Clôture et observations

Avant la rédaction du rapport définitif, l’expert doit :

  • envoyer un pré-rapport (ou note de synthèse),
  • laisser aux parties un délai d’observations,
  • répondre à chaque observation dans le rapport final.

Les acteurs autour de l’expertise

L’expert médico-légal

Il est indépendant, désigné par le tribunal ou choisi d’un commun accord.

Le médecin-conseil de la victime

Il est utile et parfois indispensable pour les dossiers à fort enjeux ou avec une contestation médicale importante.


Il équilibre le rapport de force entre la victime et l’assureur.

Le médecin-conseil :

  • prépare la victime,
  • analyse le dossier médical,
  • débat des points techniques avec l’expert,
  • défend la prise en compte de tous les préjudices.

L’avocat

Il veille au respect de la procédure, pose les bonnes questions, prépare les observations, et organise la traduction juridique du rapport dans le cadre de l’indemnisation.

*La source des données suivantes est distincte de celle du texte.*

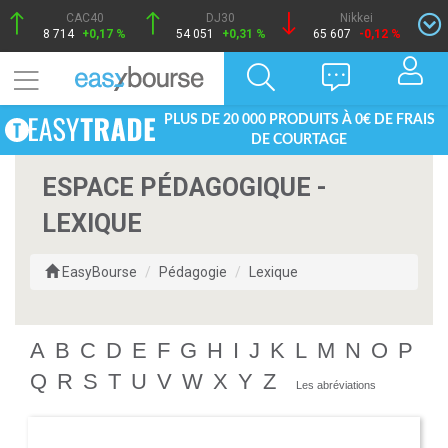
CAC40
DJ30
Nikkei
8 714
+0,17 %
54 051
+0,31 %
65 607
-0,12 %
PLUS DE 20 000 PRODUITS À 0€ DE FRAIS
DE COURTAGE
ESPACE PÉDAGOGIQUE -
LEXIQUE
EasyBourse
Pédagogie
Lexique
A
B
C
D
E
F
G
H
I
J
K
L
M
N
O
P
Q
R
S
T
U
V
W
X
Y
Z
Les abréviations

Les enjeux : un document clé pour l’indemnisation

Le rapport d’expertise sert de base :

  • à l’offre d’indemnisation de l’assureur (article L. 211-9 du Code des assurances),
  • à la décision du juge,
  • à la liquidation du préjudice corporel.

Il constitue donc l’outil principal pour chiffrer les préjudices, mais aussi pour démontrer l’imputabilité des séquelles à l’accident (parfois contestée).

Les points de vigilance pour la victime

  • Ne jamais aller seul(e) à l’expertise.
  • Préparer un “journal de bord” (douleurs, difficultés quotidiennes, arrêts de travail…).
  • Vérifier la mission de l’expert (si elle ne couvre pas tous les préjudices, demander une extension).
  • Contester les erreurs factuelles dans les observations au pré-rapport.
  • Se méfier des expertises unilatérales des assureurs (sans contradictoire).

L’expertise médicale est une étape cruciale dans l’indemnisation du dommage corporel : elle détermine la réalité du dommage, la date de consolidation et la valeur de chaque poste de préjudice.